---------- Extracted data ----------
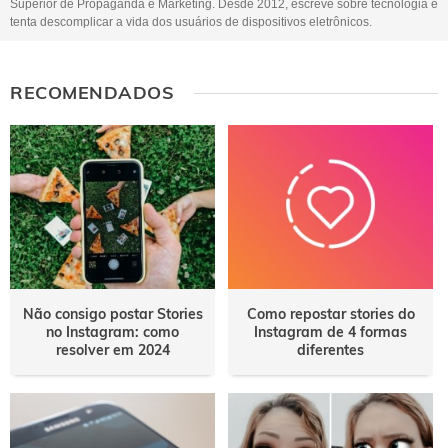
Superior de Propaganda e Marketing. Desde 2012, escreve sobre tecnologia e
tenta descomplicar a vida dos usuários de dispositivos eletrônicos.
RECOMENDADOS
Não consigo postar Stories
Como repostar stories do
no Instagram: como
Instagram de 4 formas
resolver em 2024
diferentes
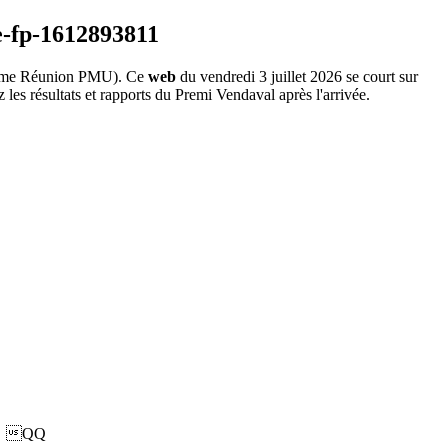
me Réunion PMU). Ce
web
du vendredi 3 juillet 2026 se court sur
les résultats et rapports du Premi Vendaval après l'arrivée.
QQ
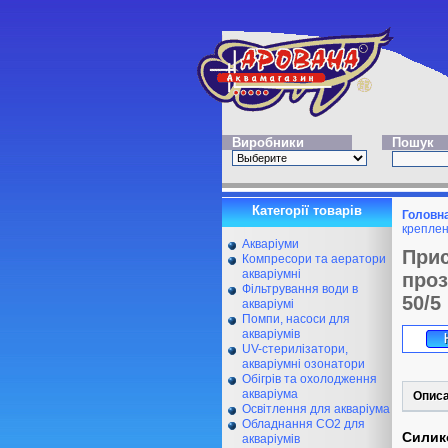
Виробники
Пошук
Категорії товарів
Головн
креплен
Акваріуми
При
Компресори та аератори
акваріумні
проз
Фільтрування води в
50/5
акваріумі
Помпи, насоси для
акваріумів
UV-стерилізатори,
акваріумні озонатори
Обігрів та охолодження
акваріума
Опис
Освітлення для акваріума
Обладнання CO2 для
Силик
акваріумів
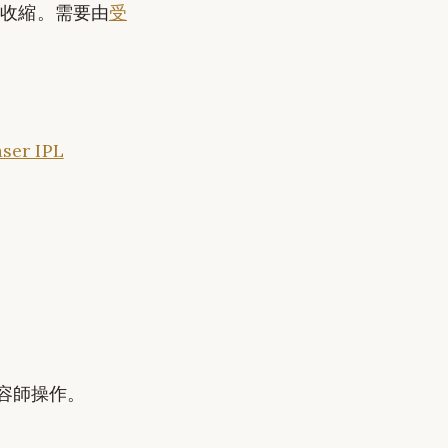
原收縮。需要由
受
aser IPL
容師操作。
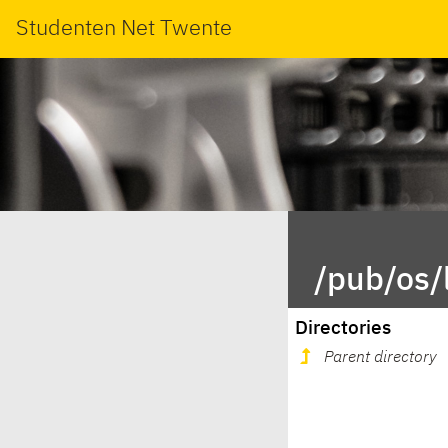
Studenten Net Twente
/pub/os/
Directories
Parent directory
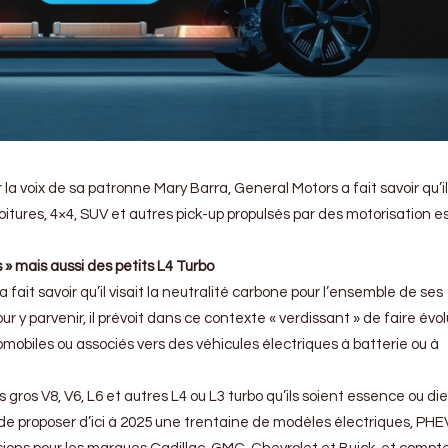
r la voix de sa patronne Mary Barra, General Motors a fait savoir qu’il
 voitures, 4×4, SUV et autres pick-up propulsés par des motorisation 
 » mais aussi des petits L4 Turbo
fait savoir qu’il visait la neutralité carbone pour l’ensemble de ses
our y parvenir, il prévoit dans ce contexte « verdissant » de faire évo
obiles ou associés vers des véhicules électriques à batterie ou à
s gros V8, V6, L6 et autres L4 ou L3 turbo qu’ils soient essence ou die
de proposer d’ici à 2025 une trentaine de modèles électriques, PHE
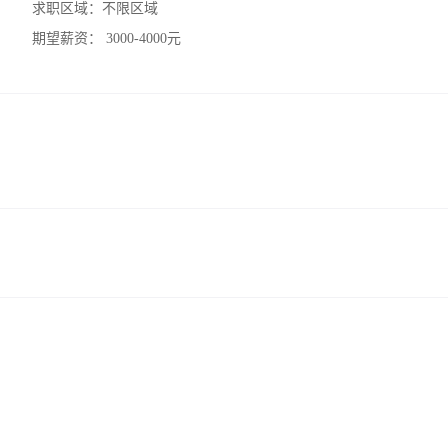
求职区域：
不限区域
期望薪资：
3000-4000元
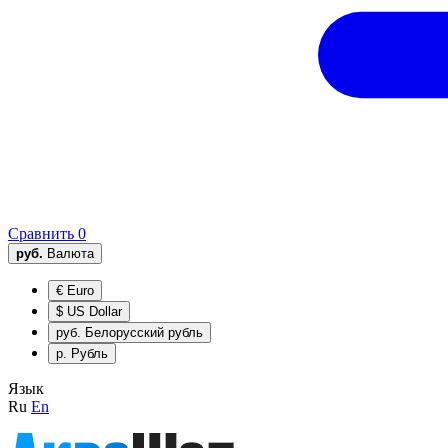
Сравнить
0
руб.
Валюта
€
Euro
$
US Dollar
руб.
Белорусский рубль
р.
Рубль
Язык
Ru
En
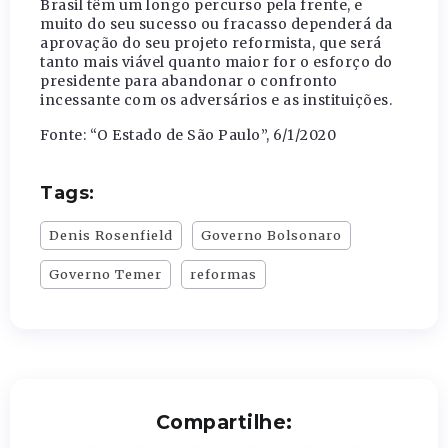
Brasil têm um longo percurso pela frente, e
muito do seu sucesso ou fracasso dependerá da
aprovação do seu projeto reformista, que será
tanto mais viável quanto maior for o esforço do
presidente para abandonar o confronto
incessante com os adversários e as instituições.
Fonte: “O Estado de São Paulo”, 6/1/2020
Tags:
Denis Rosenfield
Governo Bolsonaro
Governo Temer
reformas
Compartilhe:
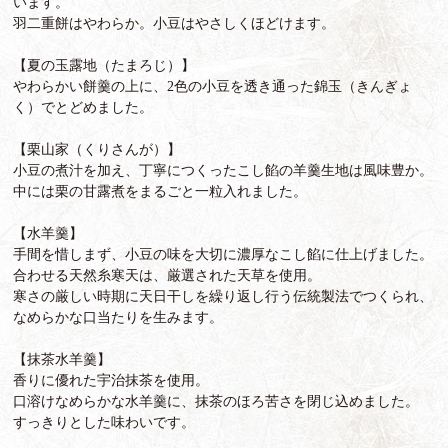
います。
羽二重餅はやわらか。小豆はやさしくほどけます。
【夏の玉露地（たまろじ）】
やわらかい餅羹の上に、2色の小豆を透き通った錦玉（きんぎょ
く）でとどめました。
【栗山家（くりさんが）】
小豆の煮汁を加え、丁寧につくったこし餡の羊羹生地は風味豊か。
中には栗の甘露煮をまるごと一粒入れました。
【水羊羹】
手間を惜しまず、小豆の味を大切に濃厚なこし餡に仕上げました。
合わせる天然糸寒天は、厳選された天草を使用。
寒さの厳しい時期に天日干しを繰り返し行う伝統製法でつくられ、
なめらかな口当たりを生みます。
【抹茶水羊羹】
香りに優れた宇治抹茶を使用。
口溶けなめらかな水羊羹に、抹茶のほろ苦さを閉じ込めました。
すっきりとした味わいです。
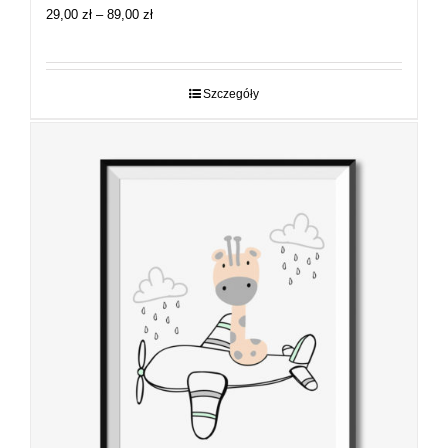
Zakres
29,00
zł
–
89,00
zł
cen:
od
29,00 zł
do
Szczegóły
89,00 zł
----------
§ Task requirements
The copy should run from the first line of the material above through the line with "incessante com os", repeated exactly and without pictures.

§ Response
Superior de Propaganda e Marketing. Desde 2012, escreve sobre tecnologia e
tenta descomplicar a vida dos usuários de dispositivos eletrônicos.
RECOMENDADOS
Não consigo postar Stories
Como repostar stories do
no Instagram: como
Instagram de 4 formas
resolver em 2024
diferentes
me Réunion PMU). Ce
web
du vendredi 3 juillet 2026 se court sur
les résultats et rapports du Premi Vendaval après l'arrivée.
QQ
Виробники
Пошук
Категорії товарів
Головн
креплен
Акваріуми
При
Компресори та аератори
акваріумні
проз
Фільтрування води в
50/5
акваріумі
Помпи, насоси для
акваріумів
UV-стерилізатори,
акваріумні озонатори
Обігрів та охолодження
акваріума
Опис
Освітлення для акваріума
Обладнання CO2 для
Силик
акваріумів
原收縮。需要由
受
aser IPL
容師操作。
Studenten Net Twente
/pub/os/
Directories
Parent directory
r la voix de sa patronne Mary Barra, General Motors a fait savoir qu’il
 voitures, 4×4, SUV et autres pick-up propulsés par des motorisation 
 » mais aussi des petits L4 Turbo
fait savoir qu’il visait la neutralité carbone pour l’ensemble de ses
our y parvenir, il prévoit dans ce contexte « verdissant » de faire évo
obiles ou associés vers des véhicules électriques à batterie ou à
s gros V8, V6, L6 et autres L4 ou L3 turbo qu’ils soient essence ou die
de proposer d’ici à 2025 une trentaine de modèles électriques, PHE
求职区域：
不限区域
期望薪资：
3000-4000元
Сравнить
0
руб.
Валюта
€
Euro
$
US Dollar
руб.
Белорусский рубль
р.
Рубль
Язык
Ru
En
Brasil têm um longo percurso pela frente, e
muito do seu sucesso ou fracasso dependerá da
aprovação do seu projeto reformista, que será
tanto mais viável quanto maior for o esforço do
presidente para abandonar o confronto
incessante com os adversários e as instituições.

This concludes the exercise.